(Stored items from a collection)

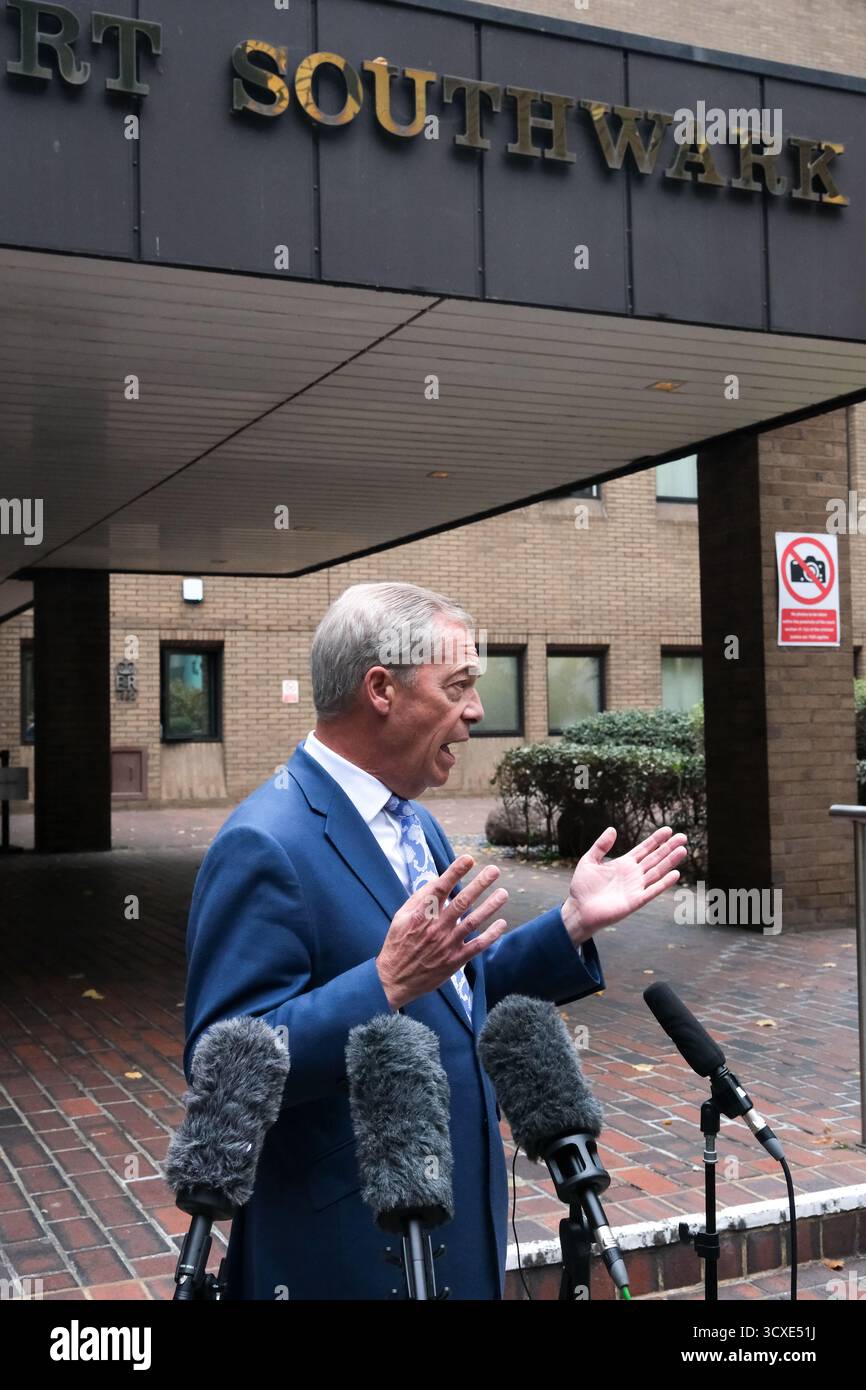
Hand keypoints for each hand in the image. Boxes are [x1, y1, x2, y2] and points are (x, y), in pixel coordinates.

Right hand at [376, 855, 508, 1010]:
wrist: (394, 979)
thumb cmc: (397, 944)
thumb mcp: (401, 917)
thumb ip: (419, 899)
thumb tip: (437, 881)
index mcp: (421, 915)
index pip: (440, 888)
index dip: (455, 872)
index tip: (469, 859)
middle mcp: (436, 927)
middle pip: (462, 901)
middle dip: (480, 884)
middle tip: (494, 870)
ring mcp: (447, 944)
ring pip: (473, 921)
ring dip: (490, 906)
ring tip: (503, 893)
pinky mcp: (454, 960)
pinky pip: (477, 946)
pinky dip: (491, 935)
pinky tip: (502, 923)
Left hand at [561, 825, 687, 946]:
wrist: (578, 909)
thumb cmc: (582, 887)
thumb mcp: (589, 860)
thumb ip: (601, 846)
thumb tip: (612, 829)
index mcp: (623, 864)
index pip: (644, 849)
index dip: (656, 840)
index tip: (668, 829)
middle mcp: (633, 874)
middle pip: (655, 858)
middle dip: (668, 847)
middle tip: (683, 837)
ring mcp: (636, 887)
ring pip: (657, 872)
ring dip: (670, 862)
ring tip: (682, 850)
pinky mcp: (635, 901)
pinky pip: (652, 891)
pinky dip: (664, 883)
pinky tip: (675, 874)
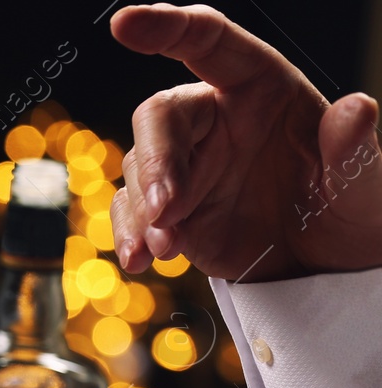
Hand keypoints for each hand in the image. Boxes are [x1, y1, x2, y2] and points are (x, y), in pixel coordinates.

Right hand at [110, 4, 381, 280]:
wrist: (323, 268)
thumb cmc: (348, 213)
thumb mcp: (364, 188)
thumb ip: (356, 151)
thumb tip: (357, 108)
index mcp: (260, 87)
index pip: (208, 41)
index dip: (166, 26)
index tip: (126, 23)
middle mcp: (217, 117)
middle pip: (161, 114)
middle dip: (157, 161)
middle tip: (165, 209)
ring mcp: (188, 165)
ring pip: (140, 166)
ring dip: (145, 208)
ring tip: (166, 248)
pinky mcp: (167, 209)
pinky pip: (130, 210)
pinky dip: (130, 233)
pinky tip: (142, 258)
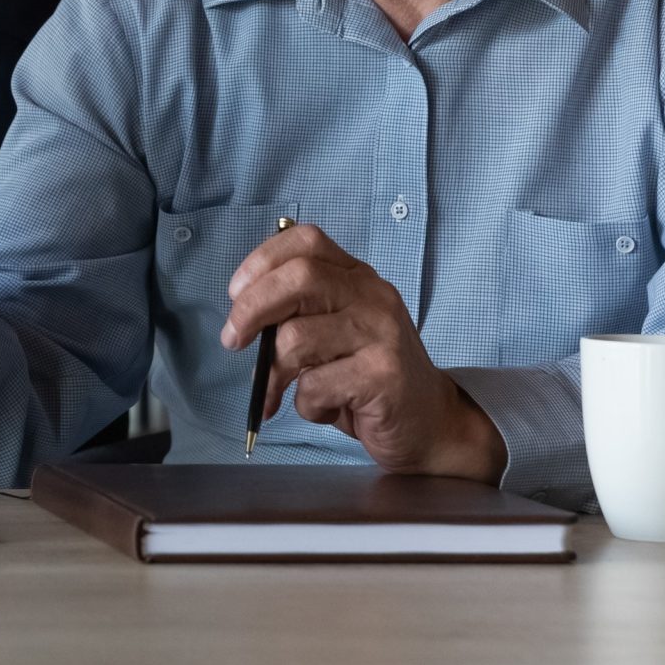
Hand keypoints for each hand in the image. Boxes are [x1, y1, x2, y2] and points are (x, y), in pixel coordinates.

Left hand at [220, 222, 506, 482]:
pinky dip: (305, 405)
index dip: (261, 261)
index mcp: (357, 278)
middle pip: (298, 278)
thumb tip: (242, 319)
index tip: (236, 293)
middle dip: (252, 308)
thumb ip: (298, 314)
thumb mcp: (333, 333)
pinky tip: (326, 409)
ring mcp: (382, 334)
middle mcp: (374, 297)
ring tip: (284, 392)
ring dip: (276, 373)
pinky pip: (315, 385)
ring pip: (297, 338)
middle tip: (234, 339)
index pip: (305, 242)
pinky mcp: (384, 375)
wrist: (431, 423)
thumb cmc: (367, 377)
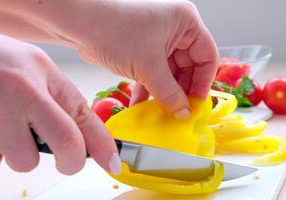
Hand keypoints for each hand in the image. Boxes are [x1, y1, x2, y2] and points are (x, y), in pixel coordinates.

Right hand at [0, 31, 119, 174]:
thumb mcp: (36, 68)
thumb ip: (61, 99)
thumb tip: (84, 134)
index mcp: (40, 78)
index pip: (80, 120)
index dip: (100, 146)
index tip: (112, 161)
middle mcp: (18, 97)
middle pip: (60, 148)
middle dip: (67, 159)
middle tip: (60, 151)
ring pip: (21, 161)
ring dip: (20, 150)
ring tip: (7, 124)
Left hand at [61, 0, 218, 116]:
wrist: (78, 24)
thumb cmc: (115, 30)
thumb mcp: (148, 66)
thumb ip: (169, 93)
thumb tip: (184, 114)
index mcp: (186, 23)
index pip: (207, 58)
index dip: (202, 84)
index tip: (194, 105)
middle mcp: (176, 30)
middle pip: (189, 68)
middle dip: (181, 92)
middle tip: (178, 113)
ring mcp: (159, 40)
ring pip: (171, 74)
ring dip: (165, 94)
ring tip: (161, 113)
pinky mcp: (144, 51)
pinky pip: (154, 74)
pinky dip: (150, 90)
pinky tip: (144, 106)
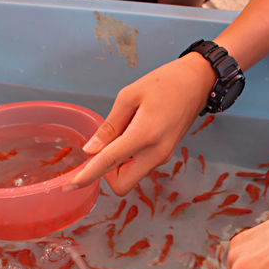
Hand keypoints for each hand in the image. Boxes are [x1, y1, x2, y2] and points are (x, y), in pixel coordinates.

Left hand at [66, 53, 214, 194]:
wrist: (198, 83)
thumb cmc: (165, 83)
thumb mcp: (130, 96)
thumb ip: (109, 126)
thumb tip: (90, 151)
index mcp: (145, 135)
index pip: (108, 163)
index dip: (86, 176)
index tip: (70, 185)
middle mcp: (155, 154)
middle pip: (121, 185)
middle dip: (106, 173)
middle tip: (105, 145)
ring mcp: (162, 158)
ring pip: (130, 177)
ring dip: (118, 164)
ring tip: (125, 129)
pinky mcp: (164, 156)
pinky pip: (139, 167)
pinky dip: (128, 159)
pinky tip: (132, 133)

=== Instructions to follow ===
Print each record exactly as it stands, omitting the pictures.

=== The answer ===
Hand keypoints for each hand in the image. Boxes are [x1, y1, x2, y2] and points are (x, y), in pixel coordinates.

Right hand at [376, 855, 508, 1010]:
wrist: (394, 979)
thumb cmc: (397, 944)
thumb mcp: (401, 917)
thumb ip: (419, 899)
thumb tip: (437, 881)
index mcp: (421, 915)
index pip: (440, 888)
index dip: (455, 872)
index tip: (469, 859)
middle mcp: (436, 927)
middle pip: (462, 901)
middle dip: (480, 884)
middle tip: (494, 870)
ring mcp: (447, 944)
ring pip: (473, 921)
ring dip: (490, 906)
ring tip: (503, 893)
pinky mcp: (454, 960)
pinky pip: (477, 946)
pinky dip: (491, 935)
pinky tip: (502, 923)
Left hand at [561, 825, 687, 946]:
wrist: (578, 909)
thumb cmc: (582, 887)
thumb mcp: (589, 860)
thumb ip: (601, 846)
thumb tip: (612, 829)
index mcp: (623, 864)
index pip: (644, 849)
index dip: (656, 840)
index tip: (668, 829)
middle mcp: (633, 874)
middle pip: (655, 858)
middle dip: (668, 847)
middle tip: (683, 837)
ring mcp: (636, 887)
ring pip: (657, 872)
ring dip: (670, 862)
ring tip: (682, 850)
pinky mcp: (635, 901)
pinky pip: (652, 891)
pinky dip: (664, 883)
pinky tip: (675, 874)
Hand keypoints for each hand in the image. Boxes are [x1, y1, x2, y2] and points are (x, y), in pixel coordinates.

Right hand at [110, 4, 381, 280]:
wrist: (323, 268)
thumb cmc: (348, 213)
thumb mcp: (364, 188)
thumb ip: (356, 151)
thumb tip: (357, 108)
index mcp: (260, 87)
index pip: (208, 41)
index dip: (166, 26)
index tip: (126, 23)
middle mcp: (217, 117)
middle pip: (161, 114)
middle dip: (157, 161)
middle tip: (165, 209)
ring mcp: (188, 165)
ring pip: (140, 166)
ring dip: (145, 208)
ring tip: (166, 248)
pinky mcp: (167, 209)
pinky pip: (130, 210)
pinky dip: (130, 233)
pinky tip: (142, 258)
Hand keypoints for each hand in the image. Boxes are [x1, y1, x2, y2] and points are (x, y), in pixel coordinates.

Left hand at [220, 222, 506, 482]:
pinky dip: (305, 405)
index dip: (261, 261)
index mcp: (357, 278)
middle pip: (298, 278)
thumb tip: (242, 319)
index tip: (236, 293)
middle dip: (252, 308)
thumb ip: (298, 314)
thumb mcp: (333, 333)
pinky tip: (326, 409)
ring mcp: (382, 334)
middle mcp: (374, 297)
ring tip: (284, 392)
ring dip: (276, 373)
pinky pip: (315, 385)
ring pip: (297, 338)
middle tip: (234, 339)
index pip: (305, 242)
pinky mcp: (384, 375)
wrist: (431, 423)
thumb cmc: (367, 377)
Hand keypoints for each hand in the image. Boxes are [x1, y1, x2, y2] and points are (x, y), in pixel coordinates.

Right hand at [0, 31, 119, 174]:
thumb mcp: (36, 68)
thumb ip: (61, 99)
thumb tip: (84, 134)
index mcp: (40, 78)
index pip: (80, 120)
index dip: (100, 146)
index tip: (112, 161)
middle mcp: (18, 97)
middle pip: (60, 148)
middle dip: (67, 159)
middle tip: (60, 151)
ring pip: (21, 161)
ring dip: (20, 150)
ring tip: (7, 124)
Left hand at [61, 0, 218, 116]:
wrist: (78, 24)
thumb cmc: (115, 30)
thumb mcp: (148, 66)
thumb ip: (169, 93)
thumb tip: (184, 114)
index mcp: (186, 23)
index pip: (207, 58)
index dip: (202, 84)
index tip: (194, 105)
middle mcp: (176, 30)
middle pip: (189, 68)
middle dip: (181, 92)
middle tip: (178, 113)
ring mcp: (159, 40)
ring pip: (171, 74)
ring dip: (165, 94)
ring tip: (161, 113)
pinky mcp: (144, 51)
pinky pip: (154, 74)
pinky dip: (150, 90)
pinky tip: (144, 106)
Hand keypoints for each hand in the image. Boxes are [x1, y1, x2, y2] and points are (x, y), in pixel coordinates.

Left hand at [66, 53, 214, 194]:
wrist: (198, 83)
thumb cmc: (165, 83)
thumb mcp: (130, 96)
thumb ip: (109, 126)
thumb tip: (90, 151)
index mcp: (145, 135)
index pip: (108, 163)
index dip: (86, 176)
index tip: (70, 185)
middle mcp: (155, 154)
middle pip: (121, 185)
middle dip: (106, 173)
middle tip: (105, 145)
ring mcp: (162, 158)
ring pip: (130, 177)
ring dip: (118, 164)
ring tip: (125, 129)
pinky mcp: (164, 156)
pinky pip: (139, 167)
pinky dip: (128, 159)
pinky tip: (132, 133)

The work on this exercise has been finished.